I waited for a minute, expecting at any moment to disappear, or even for the man to say anything, but he simply continued to cook the eggs, occasionally putting a pinch of a spice that I couldn't identify into it.

Finally I cleared my throat, "So uh, I don't mean to be rude, but the sooner I can get back the better."

The man turned his head and frowned at me.

I quickly held up a hand, "Not that I would want to interrupt what you're doing but-"

The man's face suddenly became bemused, "And just what does it look like I'm doing?" He asked me.

I blinked and looked at the frying pan and the rather delicious looking omelet that was being cooked in it.

"Making an omelet?" I ventured.

The man let out a booming laugh that seemed to shake the ground on which I stood.

"Oh by Jupiter's beard." He said, still chuckling, "I sometimes forget just how blind you mortals are." He twisted the knob on the stove and turned to me, "You see me cooking an omelet." He said, "Because your mortal mind can't actually comprehend what I'm doing, so it gives you the closest thing it can approximate."

"So you're actually…" I began.

The man nodded, "What you're actually watching is me making the spell that will send you across the void in one piece."

I looked at the object in the frying pan and decided that I had seen far stranger things and shrugged, "Alright."

The man grabbed the pan and gave it a single flip and the omelet landed in his hand. He blew on it and then held it out to me.

I looked at it, then back at him, "Am I supposed to…"

The man shrugged, "It's an omelet isn't it?"

I looked at the omelet in his hand and took it, and it felt very much like an omelet, then I took a bite.


I staggered and fell to my knees, retching as I felt as though I had left my stomach somewhere far away.

It took me a while before I felt well enough to look around at my surroundings.

At first I was nearly blinded by light, which I gradually realized was all around me. While beneath my feet was wood, everywhere else I looked there was a reflective surface; a lot of them were mirrors, some of them were simply slats of polished metal, and others were various pieces of silverware.

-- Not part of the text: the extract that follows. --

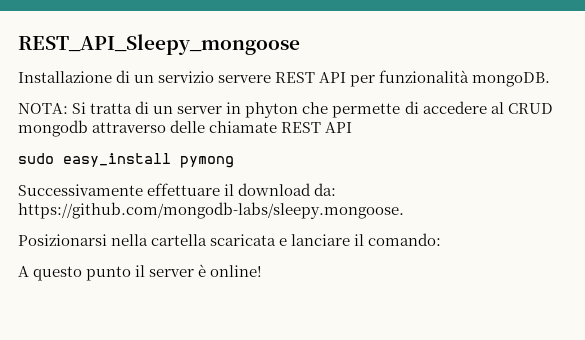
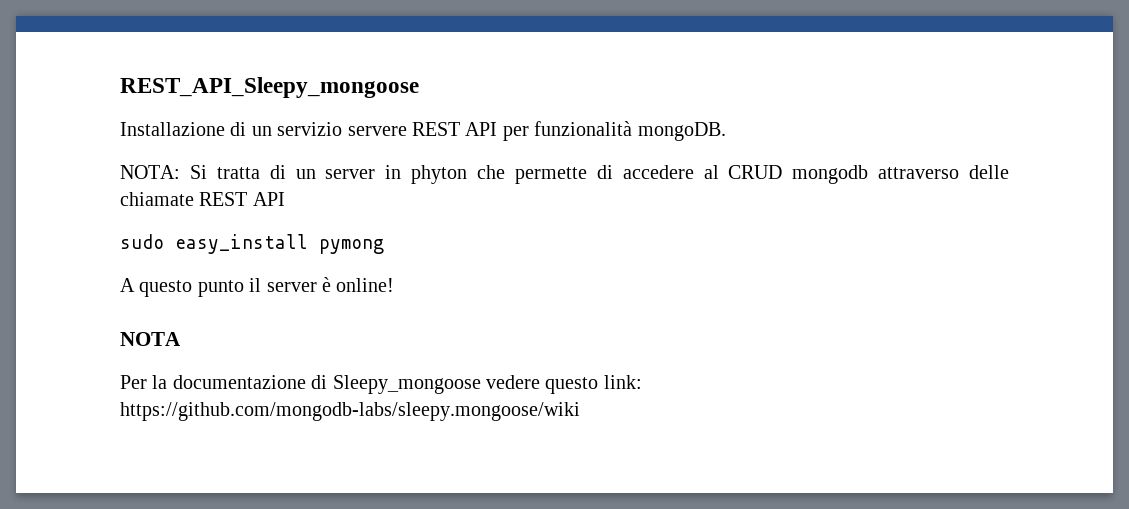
[18,183,337,196] [18,202,404,219] [18,233,442,246] // Successivamente effettuare il download da: https://github.com/mongodb-labs/sleepy.mongoose. // Posizionarsi nella cartella scaricata e lanciare il comando: -> (384, 246) none
(263, 271) none -> [120,332,181,346] [120,375,642,394] [120,402,580,421] // NOTA // Per la documentazione di Sleepy_mongoose vedere questo link: https://github.com/mongodb-labs/sleepy.mongoose/wiki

"Oh don't tell me." I whispered.

"While it is meet that one should seek to find me in my domain; in the place where only my most devout admirers may gaze upon me." A voice called out, "However, it is also meet that they should knock."

I slowly, cautiously, turned to where the voice was coming from and fell to a knee, my head bowed, "My lady," I said solemnly, "It was not by my own choice that I should intrude in such a manner, but I must admit to being pleased to be presented with the mere possibility of the privilege of gazing upon you once more."

I heard the sharp sound of nails on wood and I caught a blur of movement out of the corner of my eye as something appeared in front of me.

"Birdman." The Baba Yaga said, her voice surprised, "We meet again."

"We do indeed my lady." I replied smoothly.

"It has been a goodly time since our last meeting." She said, "I would have been disappointed if one with such good sense and manners as you were to have died like so many others in the past few years since your disappearance.."

The skin on the back of my neck began prickling, "My lady," I said, "You leave me bewildered with your words almost as much as your beauty… what do you mean by them?"

"You have been gone a while, birdman." She told me, "In your absence much has occurred; but it would be easier to show you this."

I felt a strong hand grab the back of my neck and there was a feeling of displacement. The next thing I knew, we were standing in what appeared to be the edge of the forest on a cliff.

Beside me, the Baba Yaga pointed, "There birdman, look and see."

I frowned as I followed her instructions, looking out.

"Oh no." I whispered.

For miles and miles the land stretched out beneath us, the Kingdom of Vale; a lush forested paradise.

At least, it used to be.

For all the eye could see it was covered in the black, tar-like substance of Specimen 1347.